Members of the U.S. House voted 269-156 Thursday to pass a bill that would increase the estate tax exemption to $5 million per individual, or $10 million for a married couple.

The bill that passed, an amended version of H.R. 5638, would set the estate tax rate at a level equal to the capital gains tax rate for estates with $5 million to $25 million in assets, and it would set the estate tax rate at twice the level of the capital gains tax rate for estates with more than $25 million in assets, according to the bill text.

The current capital gains tax rate is 15%. The rate is scheduled to jump up to 20% in 2011.

Rep. Jim McDermott, D-Wash. observed during floor debate about the bill that “scarcely a dozen” House members were actually in the chamber. He said the rest, watching on television from their offices, were seeing “not the House of Representatives but the theater of the absurd.”

The estate tax was started by a “public-spirited Republican,” Teddy Roosevelt, McDermott said.

“It is used as way to finance the things that we think we ought to do,” McDermott said. “You talk about the calls you receive from you district. Bill Gates called me, and he said, ‘Don’t vote for estate tax repeal.’”

Rep. Bill Thomas, R-Calif., chairman of the House Ways and Means Committee and primary author of the bill, said Gates’ call was misplaced.

“We are not voting to repeal the death tax,” Thomas said. “We are producing a compromise which will be passed by this House and move to the other chamber.”

Thomas said new version of H.R. 5638 passes the “Goldilocks test.”

“For some it’s too hot, for some it’s too cold,” Thomas said. “It sounds to me like we’ve got a compromise that might have chance at being passed by the U.S. Senate.”

Rep. Richard Neal, D-Mass., referring to an advertising campaign backed by the Coalition for America’s Priorities, a group that is believed to have support from the life insurance industry, said H.R. 5638 should be called “the Paris Hilton Tax Relief Act.”

“She will be in great spirits this evening when she finds out that the Republican party has come to her aid again,” Neal said. “This Congress has bent over backwards to help the richest in this country. Is there no end to this?”

Many members of the House and Senate have concerns about the effects of estate tax changes on federal revenue.
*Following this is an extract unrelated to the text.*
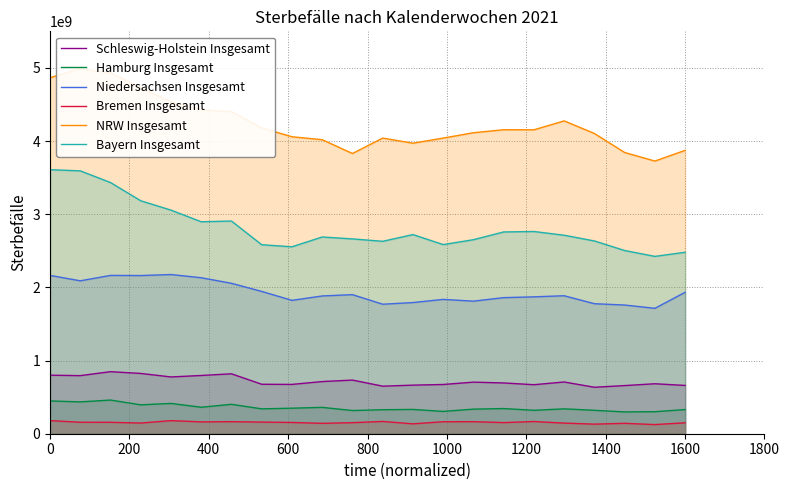

What is the sum of the Niedersachsen Insgesamt values at 1800 and 600?

4045000000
The new version of H.R. 5638 might eliminate about $283 billion in federal revenue from 2006 to 2016, according to the Joint Committee on Taxation.

In the Senate, a key step will be a vote that will determine whether supporters of the H.R. 5638 compromise can round up 60 votes to pass a “cloture motion,” or limit on debate on the bill. If opponents can persuade 40 senators to oppose the cloture motion, then the threat of endless debate could kill the bill.

In a note to investors, Joe Lieber of Washington Analysis, Washington, says H.R. 5638 “faces an uphill battle” for Senate passage.

“We believe Senate Minority Leader Harry Reid, D-Nev., will put the utmost pressure on fellow Senate Democrats to oppose this new revamped measure due to its high cost and Democrats’ desire not to give the Republicans a victory on such a major item this close to the election.”

However, even defeat of a cloture motion in the Senate is unlikely to end legislative debate and action on the estate tax issue.

Insurance industry lobbyists and congressional staffers say Sen. William Frist, R-Tenn., Senate majority leader, is considering a number of other approaches to get a proposal Senate Republicans can support through Congress if H.R. 5638 fails to get through the Senate.

Strategies for passing an estate tax measure could include attaching the bill to must-do pension legislation, or adding the measure to legislation backed by the Democrats that would raise the minimum wage to $7.25.

Senate Democrats appear to be supporting a proposal that would use the current-law rules for 2009 to create a permanent change in the estate tax system.

Under current law, the per-spouse exemption will be $3.5 million in 2009, and the maximum tax rate will be 45% rate.

The exemption for 2006 is $2 million per person and the maximum tax rate is 46%.

Under current law, the estate tax would be repealed in 2010. But, unless the law is renewed, the tax would revert to 2001 levels in 2011. That would push the estate tax exemption down to $1 million and increase the maximum tax rate to 55%.

The insurance industry is coalescing around legislation that would establish a $2.5 million-per-person exemption and a 45% maximum tax rate.